▸ ACTIVITY: From the listing below, pull out every line that contains the string "Sözleşmesi" and copy those lines unchanged.
*** Opening of AVAILABLE DATA ***
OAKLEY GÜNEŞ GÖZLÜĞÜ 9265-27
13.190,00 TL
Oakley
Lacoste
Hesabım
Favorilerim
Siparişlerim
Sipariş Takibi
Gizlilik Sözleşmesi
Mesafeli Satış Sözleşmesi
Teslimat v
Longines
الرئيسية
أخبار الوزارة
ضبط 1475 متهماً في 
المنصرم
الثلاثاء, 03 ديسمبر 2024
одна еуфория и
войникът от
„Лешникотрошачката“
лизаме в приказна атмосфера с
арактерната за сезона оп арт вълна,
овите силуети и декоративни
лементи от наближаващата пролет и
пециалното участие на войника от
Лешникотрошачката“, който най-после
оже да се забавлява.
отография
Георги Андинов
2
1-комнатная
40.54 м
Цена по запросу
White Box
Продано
*** Close of AVAILABLE DATA ***
▸ RESULT OF THIS EXERCISE:
Gizlilik Sözleşmesi
Mesafeli Satış Sözleşmesi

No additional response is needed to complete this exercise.